From: Rich Carreiro
Newsgroups: misc.invest.financial-plan
Subject: Re: Model ETF/Mutual fund portfolio for wealth preservation?
Date: Mon, 10 Apr 2006 15:41:23 -0500
MAILTO_TO_SPAM_ADDR,MISSING_HEADERS,TO_CC_NONE autolearn=disabled
version=3.1.1
iQBVAwUARDrC8/l/I4+O31e5AQH0cgIAy/XSJyDgyr8TzuOR9A05TNABkFa8NMkK
nGA/fXAcwZU4PB/H8rFYeJ2mmNdn7P3NeTXwKQ/zyTWjRwhbVj/mPQ==
=Jdjr
"raylopez99" writes:
> I would add to ignoramus20015 (DC!, makes sense) the legal reasons that
> the person is a privacy freak. He fears the DC gov't (Fed) will close
> borders to those with money (though nowadays $1mil is not that much
> money; from the net: 'In the year 2002, there were 17.1 million
> Millionaires in the US By 2013, the number of millionaires will triple
> due to inheritance.')
If things get to the point that the govt actually does that, what
makes him think the govt won't also require financial institutions
to report account balances to the govt? So unless this person
is going to stick his $1mil in his mattress (in which case why
ask about investments at all), he's not going to be able to hide
it from some hypothetical future don't-let-the-millionaires-escape
government. And like I and others have already said:
(1) Non-muni bond funds will report to the IRS every year.

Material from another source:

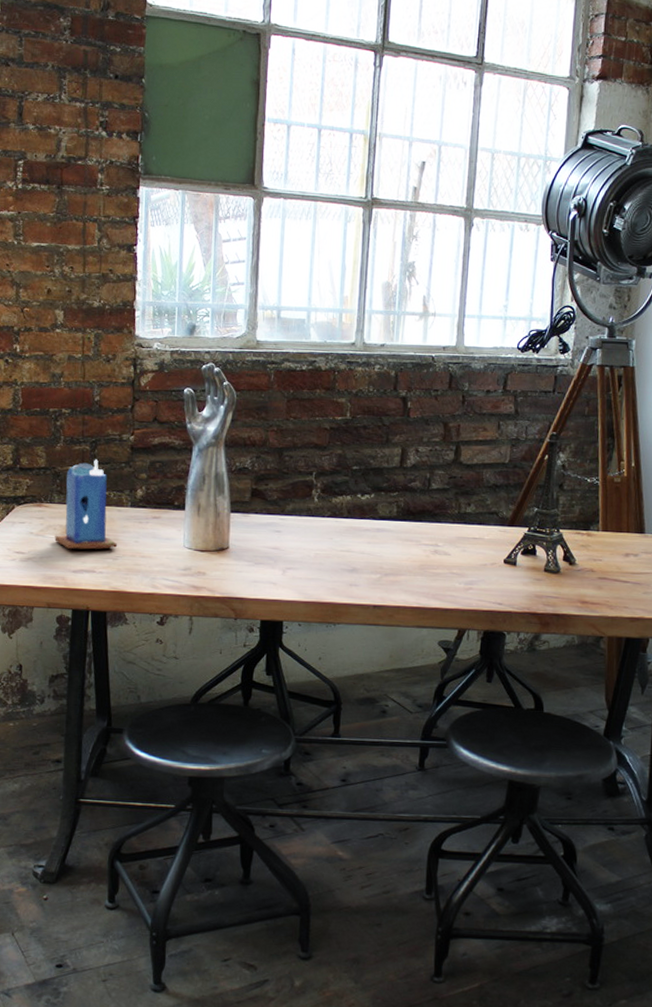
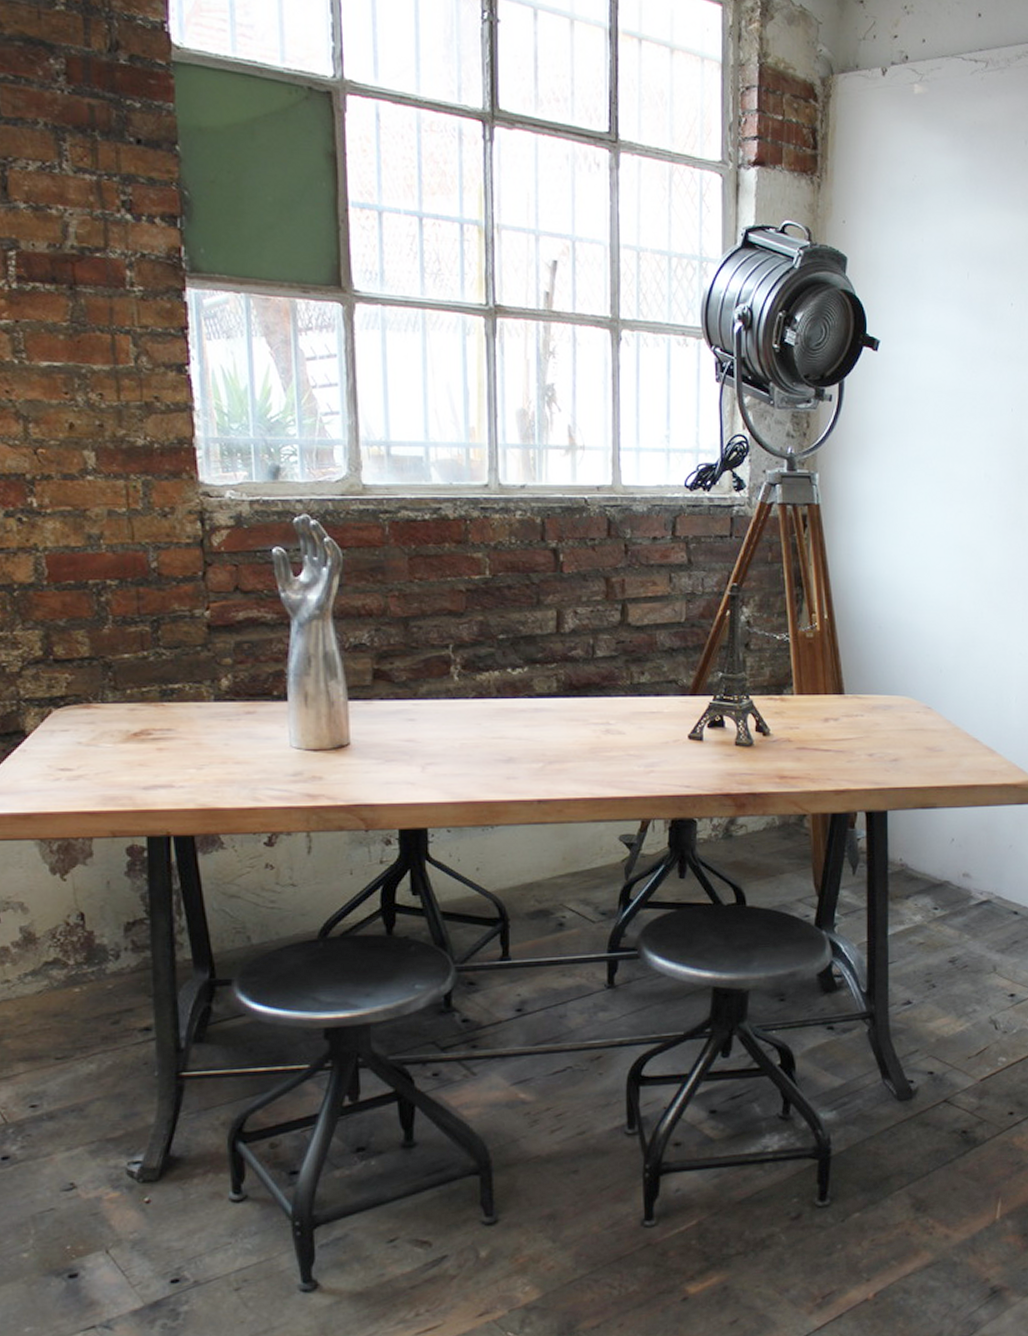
candle: present [54,459,118,550] -> none [113,643,202,760]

(2) Muni bond funds won't (aside from reporting realized
capital gains from fund turnover), but if your friend
isn't cheating he'll have to report the exempt income
on line 8b of his 1040.
(3) Non-muni zeros report OID to the IRS every year.
(4) Muni zeros don't, but the taypayer must report the
muni OID in 1040 line 8b.
(5) Most equity mutual funds have at least the occasional
distribution, and on top of that, your friend doesn't
want much in equities in the first place.
So, absent the mattress approach, he's not going to be able
to hide much of anything from the IRS year-to-year (unless
he cheats, of course). And if the "don't let the millionaires
out of the country" outcome he worries about happens, you can
be sure any such law will require financial institutions to
report account balances to the govt, since such a law would
be unenforceable without such a provision. So given that his
"not have a paper trail" asperations are hopeless if he wants
to (a) invest the money but (b) not put it all into non-dividend
paying equities, he'd probably be best served, even in the
context of his privacy paranoia, of investing it wisely without
regard to "paper trail" considerations. And if the "paper
trail" stuff is really that important to him, perhaps he shouldn't
investing the money in financial instruments in the first place.